**Task requirements:** Copy out the material below word for word, leaving out the pictures.

Images of plotted data
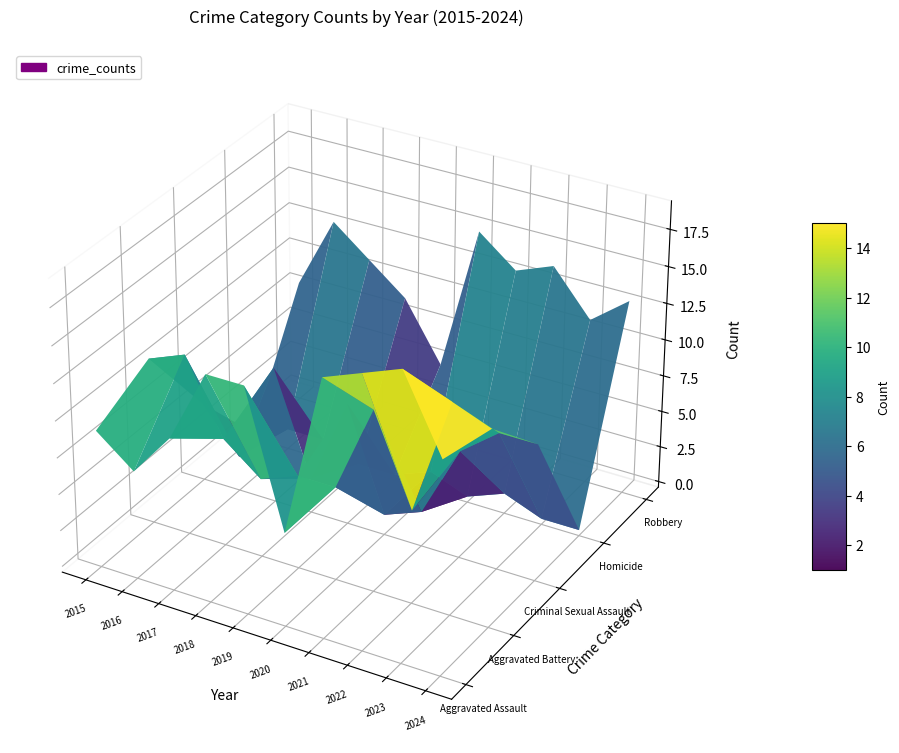

Which has a higher value, 2024 or 2015?

2024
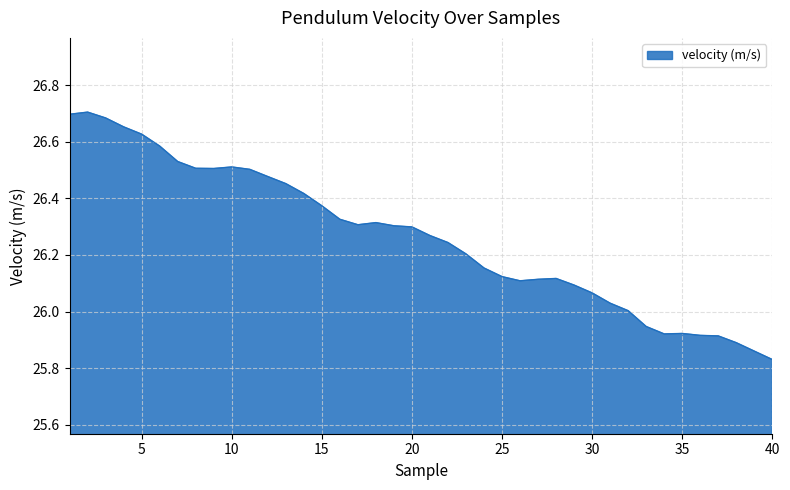

What is the difference between the maximum and minimum values?

0.9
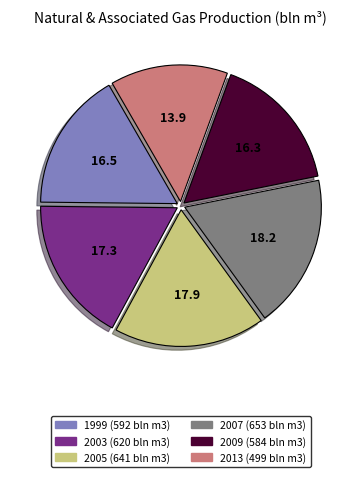

How many slices are in this pie chart?

6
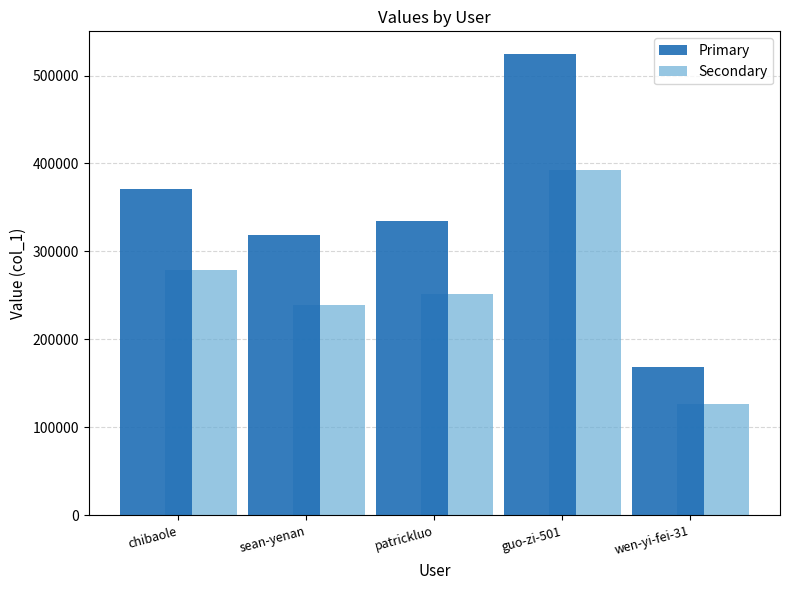

At which label is Primary closest to 346247?

patrickluo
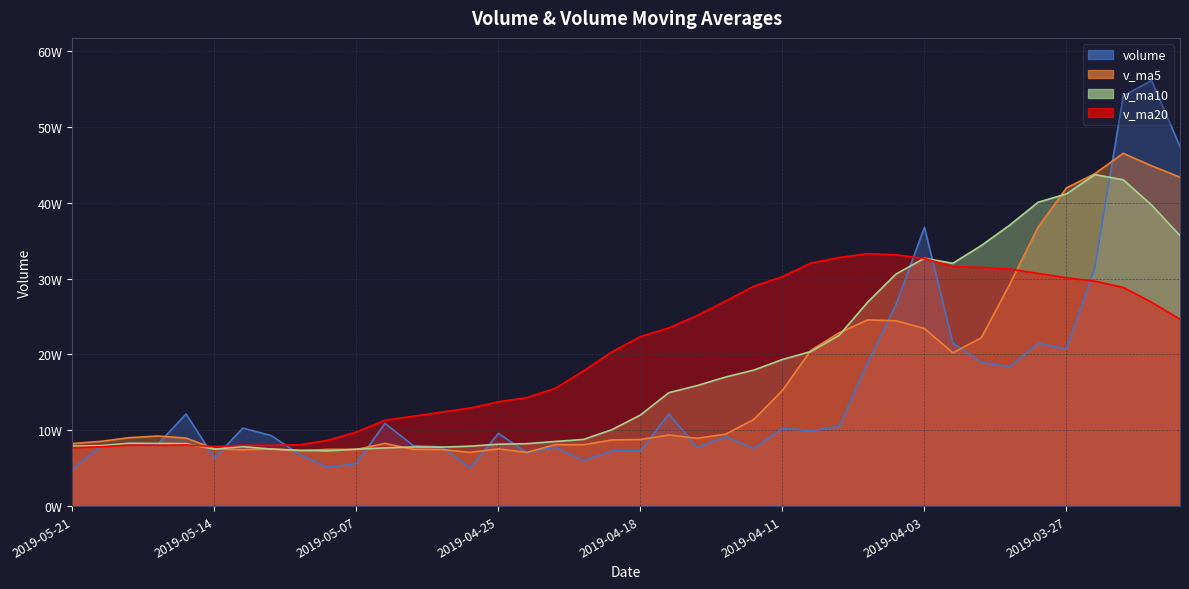

Reading left to right, transcribe all the data shown in this chart.

volume: 49223.0	78469.0	82342.0	81422.4	121478.0	63398.0	102901.4	93063.6	67974.1	51020.0	56234.0	109228.6	79850.0	78172.4	50418.0	95971.4	70409.8	77708.5	60078.3	73022.1	72916.8	121616.8	77293.3	91609.3	75915.0	102884.0	99484.8	104740.4	189373.2	265796.0	367534.9	215203.2	189666.8	183939.9	214751.5	207175.1	313882.2	540756.8	561161.2	473938.8
v_ma5: 82586.9	85421.9	90308.4	92452.7	89763.0	75671.4	74238.6	75504.1	72861.4	74901.0	74780.6	82728.1	74964.3	74536.0	70917.2	75438.0	70827.1	81068.5	80985.4	87291.6	87870.2	93863.7	89437.3	94926.7	114479.5	152455.7	205385.8	228529.5	245514.8	244428.1	234219.3	202147.3	221883.1	292101.1	367545.4	419382.8	438192.0	465097.7	448659.9	433604.4
v_ma10: 79129.1	79830.2	82906.2	82657.0	82332.0	75226.0	78483.4	75234.2	73698.7	72909.1	75109.3	76777.6	78016.4	77760.7	79104.4	81654.1	82345.4	85252.9	87956.1	100885.6	120162.9	149624.8	158983.4	170220.8	179453.8	193337.5	203766.6	225206.3	268808.0	305986.8	326801.0	320169.6	343490.4	370380.5	400574.9	411620.9	437103.8	430253.9	396905.8	356636.9
v_ma20: 77119.2	78303.9	80461.3	80208.9	80718.2	78440.1	80414.4	80243.5	80827.4	86897.3	97636.1	113201.2	118499.9	123990.7	129279.1	137495.8	143056.0	155229.6	178382.0	203436.1	223482.0	234897.2	251236.9	270300.6	290014.3	302479.2	320435.2	327730.1	332856.9	331311.8	326422.9	315819.1	314702.5	312605.3	306781.7	301130.5	296597.8	288374.2	268819.2	246450.2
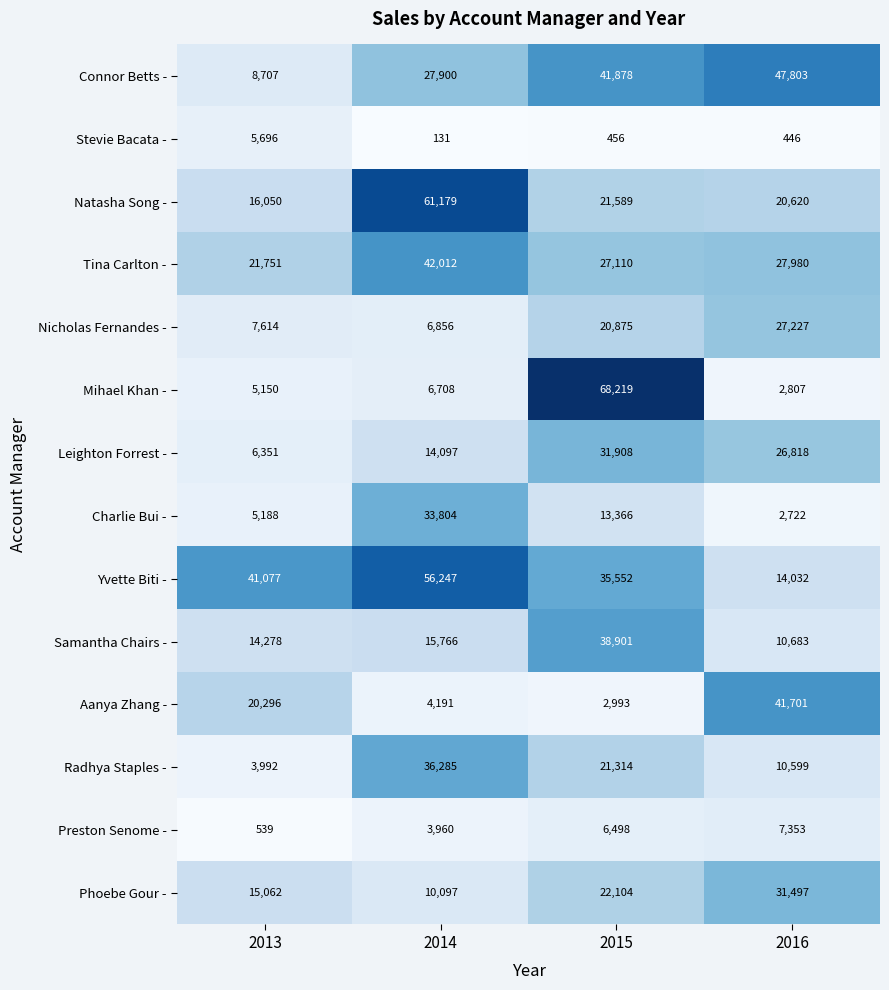

At which category is the sum across all series the highest?

2015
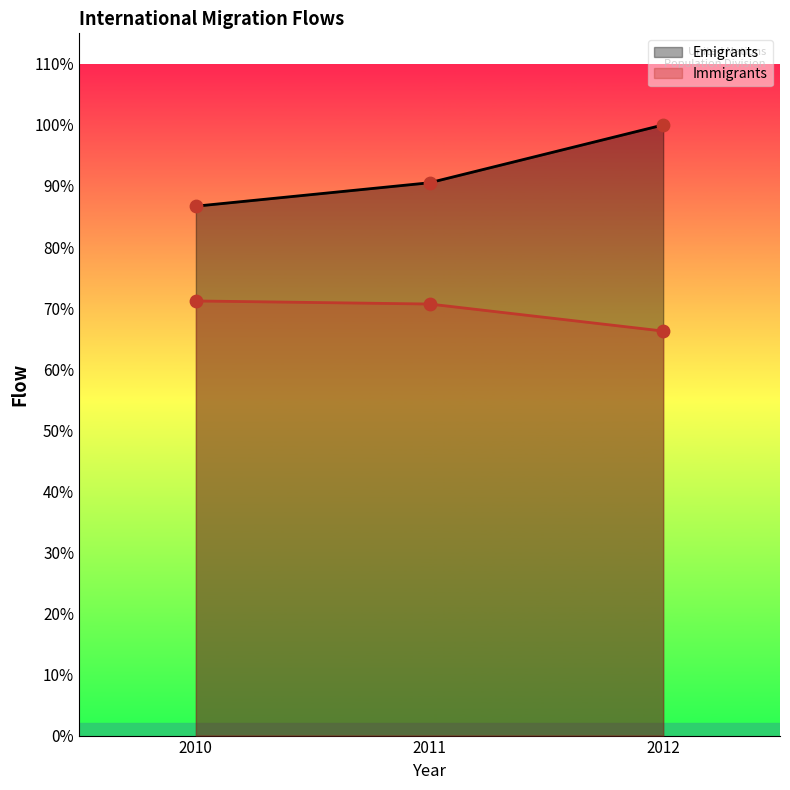

What are all the series names shown in the legend?

Emigrants, Immigrants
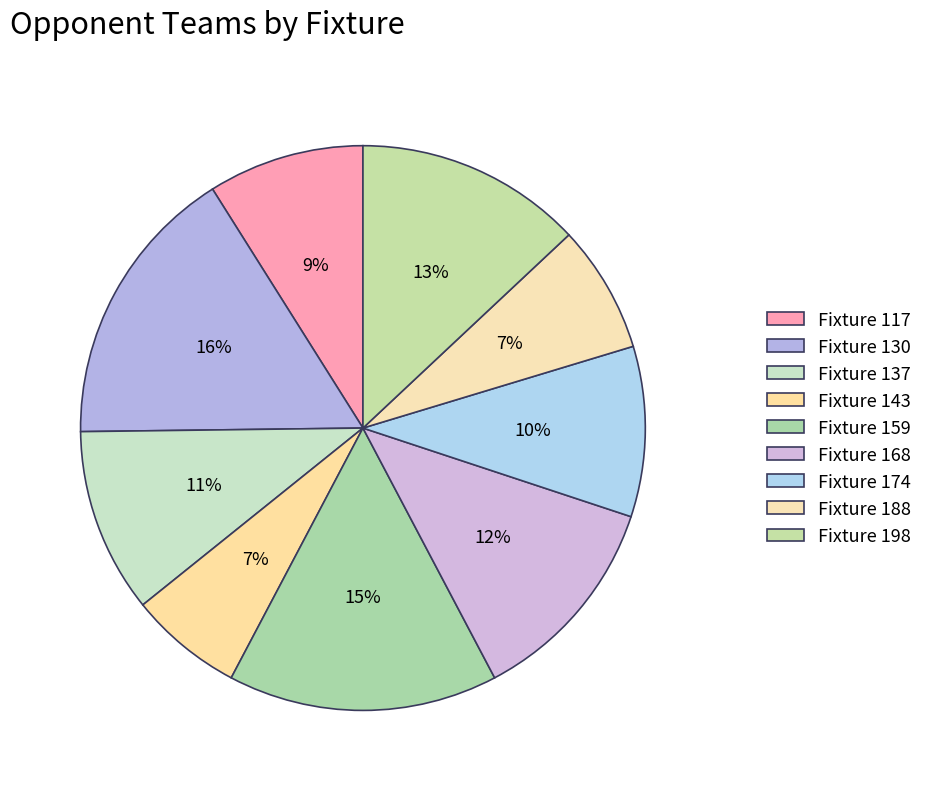

The Fixture 168 slice represents 12% of the pie. True or false?

True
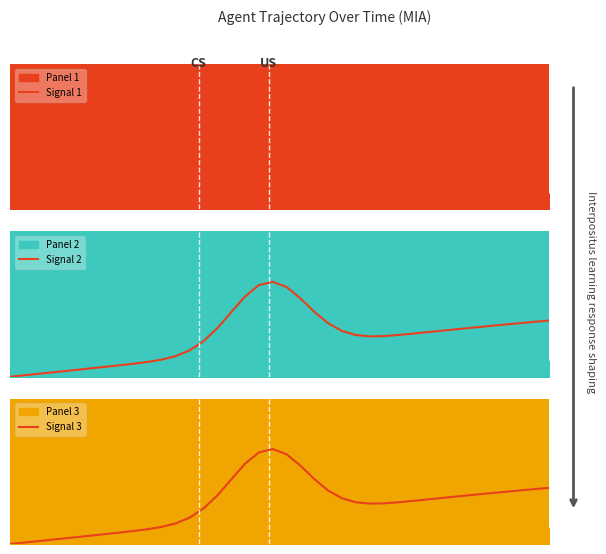

Which series has the largest total across all categories?

Signal 1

**Answer to this task:**
Which has a higher value, 2024 or 2015?

2024

What is the difference between the maximum and minimum values?

0.9

How many slices are in this pie chart?

6

At which label is Primary closest to 346247?

patrickluo

Reading left to right, transcribe all the data shown in this chart.

volume: 49223.0	78469.0	82342.0	81422.4	121478.0	63398.0	102901.4	93063.6	67974.1	51020.0	56234.0	109228.6	79850.0	78172.4	50418.0	95971.4	70409.8	77708.5	60078.3	73022.1	72916.8	121616.8	77293.3	91609.3	75915.0	102884.0	99484.8	104740.4	189373.2	265796.0	367534.9	215203.2	189666.8	183939.9	214751.5	207175.1	313882.2	540756.8	561161.2	473938.8
v_ma5: 82586.9	85421.9	90308.4	92452.7	89763.0	75671.4	74238.6	75504.1	72861.4	74901.0	74780.6	82728.1	74964.3	74536.0	70917.2	75438.0	70827.1	81068.5	80985.4	87291.6	87870.2	93863.7	89437.3	94926.7	114479.5	152455.7	205385.8	228529.5	245514.8	244428.1	234219.3	202147.3	221883.1	292101.1	367545.4	419382.8	438192.0	465097.7	448659.9	433604.4
v_ma10: 79129.1	79830.2	82906.2	82657.0	82332.0	75226.0	78483.4	75234.2	73698.7	72909.1	75109.3	76777.6	78016.4	77760.7	79104.4	81654.1	82345.4	85252.9	87956.1	100885.6	120162.9	149624.8	158983.4	170220.8	179453.8	193337.5	203766.6	225206.3	268808.0	305986.8	326801.0	320169.6	343490.4	370380.5	400574.9	411620.9	437103.8	430253.9	396905.8	356636.9
v_ma20: 77119.2	78303.9	80461.3	80208.9	80718.2	78440.1	80414.4	80243.5	80827.4	86897.3	97636.1	113201.2	118499.9	123990.7	129279.1	137495.8	143056.0	155229.6	178382.0	203436.1	223482.0	234897.2	251236.9	270300.6	290014.3	302479.2	320435.2	327730.1	332856.9	331311.8	326422.9	315819.1	314702.5	312605.3	306781.7	301130.5	296597.8	288374.2	268819.2	246450.2

At which category is the sum across all series the highest?

2015

What are all the series names shown in the legend?

Emigrants, Immigrants

The Fixture 168 slice represents 12% of the pie. True or false?

True

Which series has the largest total across all categories?

Signal 1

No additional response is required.